Digitally, XpressWay offers 30+ products online, from loans to investments, proving that even a giant can move fast when pushed by fintech FOMO.
So what do they do? They intermediate India’s money. All of it. Slowly. Safely. Relentlessly. Now ask yourself—does scale excite markets, or does it bore them?
4. Financials Overview – Numbers That Still Slap
Quarterly Performance (Consolidated – Rs. Crores)
Metric
Latest Qtr (Dec FY26)
YoY Qtr (Dec FY25)
Prev Qtr (Sep FY26)
YoY %
QoQ %
Revenue
87,067
78,008
86,994
11.6%
0.1%
PBT
26,961
21,243
26,659
26.9%
1.1%
PAT
20,691
17,718
20,364
16.8%
1.6%
EPS (₹)
12.87
11.37
12.76
13.2%
0.9%
Result Type Lock: Quarterly Results Annualised EPS: ₹12.87 × 4 = ₹51.48
Commentary: Revenue growth is steady, not flashy. Profit growth is healthy, not euphoric. This is a ₹4.5 trillion asset bank behaving exactly like a ₹4.5 trillion asset bank—predictable, stable, and slightly boring. If this were a midcap, markets would throw a party. But this is HDFC Bank, so markets shrug and ask for more.

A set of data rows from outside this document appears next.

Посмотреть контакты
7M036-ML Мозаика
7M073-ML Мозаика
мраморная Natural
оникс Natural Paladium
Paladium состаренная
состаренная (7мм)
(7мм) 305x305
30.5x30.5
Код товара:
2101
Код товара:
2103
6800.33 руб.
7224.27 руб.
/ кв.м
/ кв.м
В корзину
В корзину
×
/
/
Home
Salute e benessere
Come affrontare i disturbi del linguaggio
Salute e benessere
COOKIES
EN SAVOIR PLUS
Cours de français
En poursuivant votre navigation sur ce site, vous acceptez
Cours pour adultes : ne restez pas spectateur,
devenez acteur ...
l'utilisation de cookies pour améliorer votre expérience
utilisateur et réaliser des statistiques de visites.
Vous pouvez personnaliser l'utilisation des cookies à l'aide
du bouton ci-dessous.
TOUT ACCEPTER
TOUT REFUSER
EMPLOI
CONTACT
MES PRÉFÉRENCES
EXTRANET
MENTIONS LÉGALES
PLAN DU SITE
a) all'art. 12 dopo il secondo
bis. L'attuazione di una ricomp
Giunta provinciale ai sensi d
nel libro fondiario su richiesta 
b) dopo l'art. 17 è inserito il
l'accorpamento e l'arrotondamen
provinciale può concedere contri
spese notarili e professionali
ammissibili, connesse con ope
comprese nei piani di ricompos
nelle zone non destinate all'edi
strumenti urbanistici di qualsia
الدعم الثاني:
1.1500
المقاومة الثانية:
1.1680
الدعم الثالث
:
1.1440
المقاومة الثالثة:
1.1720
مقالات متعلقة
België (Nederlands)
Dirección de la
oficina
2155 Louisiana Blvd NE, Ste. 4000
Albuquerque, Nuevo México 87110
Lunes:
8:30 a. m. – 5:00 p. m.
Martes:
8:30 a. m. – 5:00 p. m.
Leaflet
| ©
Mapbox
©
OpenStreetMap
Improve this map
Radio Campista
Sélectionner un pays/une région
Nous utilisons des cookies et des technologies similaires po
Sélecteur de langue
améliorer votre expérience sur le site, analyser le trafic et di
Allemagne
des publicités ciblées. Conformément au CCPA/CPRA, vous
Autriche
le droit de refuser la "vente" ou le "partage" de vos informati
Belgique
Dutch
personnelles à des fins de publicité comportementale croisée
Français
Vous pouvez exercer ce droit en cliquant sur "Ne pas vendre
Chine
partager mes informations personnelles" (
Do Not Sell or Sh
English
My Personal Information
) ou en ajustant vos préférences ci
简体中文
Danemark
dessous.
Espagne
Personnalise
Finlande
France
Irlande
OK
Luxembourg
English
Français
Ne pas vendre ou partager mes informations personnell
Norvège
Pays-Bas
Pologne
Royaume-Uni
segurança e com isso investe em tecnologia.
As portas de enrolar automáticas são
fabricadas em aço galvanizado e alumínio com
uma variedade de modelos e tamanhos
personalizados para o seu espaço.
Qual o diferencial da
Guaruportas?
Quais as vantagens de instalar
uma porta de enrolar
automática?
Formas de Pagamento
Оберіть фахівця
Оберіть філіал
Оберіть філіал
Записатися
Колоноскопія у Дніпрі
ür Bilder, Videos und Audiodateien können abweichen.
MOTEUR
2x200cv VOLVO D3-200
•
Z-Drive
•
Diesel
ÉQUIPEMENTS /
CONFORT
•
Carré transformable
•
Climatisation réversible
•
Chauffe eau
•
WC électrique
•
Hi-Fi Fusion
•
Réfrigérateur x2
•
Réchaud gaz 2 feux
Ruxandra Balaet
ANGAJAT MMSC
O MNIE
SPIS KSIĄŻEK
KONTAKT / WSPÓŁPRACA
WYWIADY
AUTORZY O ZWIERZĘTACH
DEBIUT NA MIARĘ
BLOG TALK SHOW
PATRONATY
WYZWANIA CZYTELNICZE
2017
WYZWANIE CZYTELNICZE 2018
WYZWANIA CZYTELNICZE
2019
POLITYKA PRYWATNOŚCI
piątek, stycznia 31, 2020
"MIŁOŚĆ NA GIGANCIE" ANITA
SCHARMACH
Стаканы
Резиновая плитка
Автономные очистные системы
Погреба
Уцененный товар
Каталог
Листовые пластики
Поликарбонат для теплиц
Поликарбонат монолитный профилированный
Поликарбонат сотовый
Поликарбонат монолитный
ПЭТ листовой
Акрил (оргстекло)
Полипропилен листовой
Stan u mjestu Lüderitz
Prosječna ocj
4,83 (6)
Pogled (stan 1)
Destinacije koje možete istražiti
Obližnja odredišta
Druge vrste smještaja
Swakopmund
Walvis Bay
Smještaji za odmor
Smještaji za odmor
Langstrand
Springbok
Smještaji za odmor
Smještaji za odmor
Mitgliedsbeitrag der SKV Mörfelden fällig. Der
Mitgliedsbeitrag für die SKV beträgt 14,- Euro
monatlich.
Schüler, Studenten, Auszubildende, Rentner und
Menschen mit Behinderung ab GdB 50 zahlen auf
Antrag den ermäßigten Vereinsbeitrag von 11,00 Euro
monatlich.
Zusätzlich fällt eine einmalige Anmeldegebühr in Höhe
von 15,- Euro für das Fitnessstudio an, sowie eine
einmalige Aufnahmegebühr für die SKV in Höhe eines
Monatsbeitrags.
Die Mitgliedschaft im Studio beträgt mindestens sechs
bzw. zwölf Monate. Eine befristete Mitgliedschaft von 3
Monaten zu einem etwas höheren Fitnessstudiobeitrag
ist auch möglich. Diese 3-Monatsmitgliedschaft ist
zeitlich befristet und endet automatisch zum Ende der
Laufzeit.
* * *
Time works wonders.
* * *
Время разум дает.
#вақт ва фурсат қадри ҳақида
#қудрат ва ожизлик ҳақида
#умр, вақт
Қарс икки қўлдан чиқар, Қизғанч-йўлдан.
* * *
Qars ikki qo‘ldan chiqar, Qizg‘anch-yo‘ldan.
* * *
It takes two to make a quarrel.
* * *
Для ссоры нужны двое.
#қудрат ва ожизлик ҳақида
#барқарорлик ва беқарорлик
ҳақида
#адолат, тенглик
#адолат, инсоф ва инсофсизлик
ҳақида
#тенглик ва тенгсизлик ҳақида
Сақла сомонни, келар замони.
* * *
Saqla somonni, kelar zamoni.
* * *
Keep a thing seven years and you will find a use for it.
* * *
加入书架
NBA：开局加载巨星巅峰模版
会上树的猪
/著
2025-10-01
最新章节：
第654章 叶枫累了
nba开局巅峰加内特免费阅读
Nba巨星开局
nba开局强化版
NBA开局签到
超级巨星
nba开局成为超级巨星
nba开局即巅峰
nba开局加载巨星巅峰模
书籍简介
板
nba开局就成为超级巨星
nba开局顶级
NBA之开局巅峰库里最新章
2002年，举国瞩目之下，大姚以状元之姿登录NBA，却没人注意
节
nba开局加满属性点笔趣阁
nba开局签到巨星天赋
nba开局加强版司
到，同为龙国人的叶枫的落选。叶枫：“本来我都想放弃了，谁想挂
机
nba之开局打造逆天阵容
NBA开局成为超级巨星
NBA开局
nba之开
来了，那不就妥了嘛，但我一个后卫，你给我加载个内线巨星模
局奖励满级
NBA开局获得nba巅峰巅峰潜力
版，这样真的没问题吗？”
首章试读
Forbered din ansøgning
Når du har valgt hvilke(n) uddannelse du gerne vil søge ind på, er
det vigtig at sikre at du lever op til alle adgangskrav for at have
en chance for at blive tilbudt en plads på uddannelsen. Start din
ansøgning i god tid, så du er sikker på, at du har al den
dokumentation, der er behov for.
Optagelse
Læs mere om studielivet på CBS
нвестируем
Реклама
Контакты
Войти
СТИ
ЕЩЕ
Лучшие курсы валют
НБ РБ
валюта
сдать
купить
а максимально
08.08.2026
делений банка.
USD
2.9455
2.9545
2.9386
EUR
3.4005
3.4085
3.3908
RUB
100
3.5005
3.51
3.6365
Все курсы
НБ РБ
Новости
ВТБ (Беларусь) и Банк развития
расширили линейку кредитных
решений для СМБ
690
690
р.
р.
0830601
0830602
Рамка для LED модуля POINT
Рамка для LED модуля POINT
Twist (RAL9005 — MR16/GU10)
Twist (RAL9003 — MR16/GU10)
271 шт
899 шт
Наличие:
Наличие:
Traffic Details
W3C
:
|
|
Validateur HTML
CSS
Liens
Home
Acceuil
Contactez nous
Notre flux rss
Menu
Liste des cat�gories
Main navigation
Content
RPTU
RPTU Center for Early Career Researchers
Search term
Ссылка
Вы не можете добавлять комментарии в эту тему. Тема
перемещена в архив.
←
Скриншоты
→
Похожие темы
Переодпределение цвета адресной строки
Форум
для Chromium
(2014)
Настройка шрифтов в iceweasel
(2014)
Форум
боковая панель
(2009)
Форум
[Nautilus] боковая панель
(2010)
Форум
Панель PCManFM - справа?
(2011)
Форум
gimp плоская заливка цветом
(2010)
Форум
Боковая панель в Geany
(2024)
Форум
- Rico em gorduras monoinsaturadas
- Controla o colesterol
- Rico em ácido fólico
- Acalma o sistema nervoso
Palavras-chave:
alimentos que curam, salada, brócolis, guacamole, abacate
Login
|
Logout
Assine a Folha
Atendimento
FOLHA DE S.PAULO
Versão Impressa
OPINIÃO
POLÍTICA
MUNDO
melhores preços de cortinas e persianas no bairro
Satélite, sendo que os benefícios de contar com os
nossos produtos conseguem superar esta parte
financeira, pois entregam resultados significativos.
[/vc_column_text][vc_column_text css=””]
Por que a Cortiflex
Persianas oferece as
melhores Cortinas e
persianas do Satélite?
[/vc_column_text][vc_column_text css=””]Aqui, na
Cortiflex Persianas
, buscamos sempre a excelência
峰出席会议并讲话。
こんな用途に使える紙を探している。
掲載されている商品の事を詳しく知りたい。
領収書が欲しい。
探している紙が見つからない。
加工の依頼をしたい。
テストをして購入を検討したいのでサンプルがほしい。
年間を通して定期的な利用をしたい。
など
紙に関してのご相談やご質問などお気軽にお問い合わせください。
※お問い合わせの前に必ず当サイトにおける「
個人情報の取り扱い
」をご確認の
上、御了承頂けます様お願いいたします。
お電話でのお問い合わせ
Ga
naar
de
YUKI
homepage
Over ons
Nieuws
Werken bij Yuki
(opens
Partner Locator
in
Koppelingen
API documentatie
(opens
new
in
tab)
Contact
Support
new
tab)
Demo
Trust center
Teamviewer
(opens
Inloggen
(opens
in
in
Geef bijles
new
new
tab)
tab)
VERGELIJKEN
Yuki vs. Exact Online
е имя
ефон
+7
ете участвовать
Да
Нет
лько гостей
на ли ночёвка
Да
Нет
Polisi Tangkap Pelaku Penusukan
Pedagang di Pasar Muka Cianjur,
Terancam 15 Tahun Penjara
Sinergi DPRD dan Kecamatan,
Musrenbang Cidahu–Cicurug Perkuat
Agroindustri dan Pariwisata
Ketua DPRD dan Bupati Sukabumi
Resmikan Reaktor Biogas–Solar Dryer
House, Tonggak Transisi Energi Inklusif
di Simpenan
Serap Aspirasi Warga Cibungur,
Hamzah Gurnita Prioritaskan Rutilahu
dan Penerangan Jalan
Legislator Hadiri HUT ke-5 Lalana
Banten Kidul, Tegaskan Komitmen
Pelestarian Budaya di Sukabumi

5. Valuation Discussion – How Much Is Boring Excellence Worth?
1. P/E Method
Annualised EPS: ₹51.48 Reasonable P/E range for a mature private bank: 17x – 21x Fair value range: ₹875 – ₹1,080
2. EV/EBITDA (Yes, Even for Banks)
EV/EBITDA ~16.6x currently. Comparable large banks trade between 14x–18x. That puts HDFC Bank squarely… average. Which, ironically, is disappointing for a market leader.
3. DCF (Simplified, No Black Magic)
Assuming mid-teens profit growth tapering to low-teens and terminal growth in high single digits, intrinsic value clusters around ₹900 – ₹1,100 depending on discount assumptions.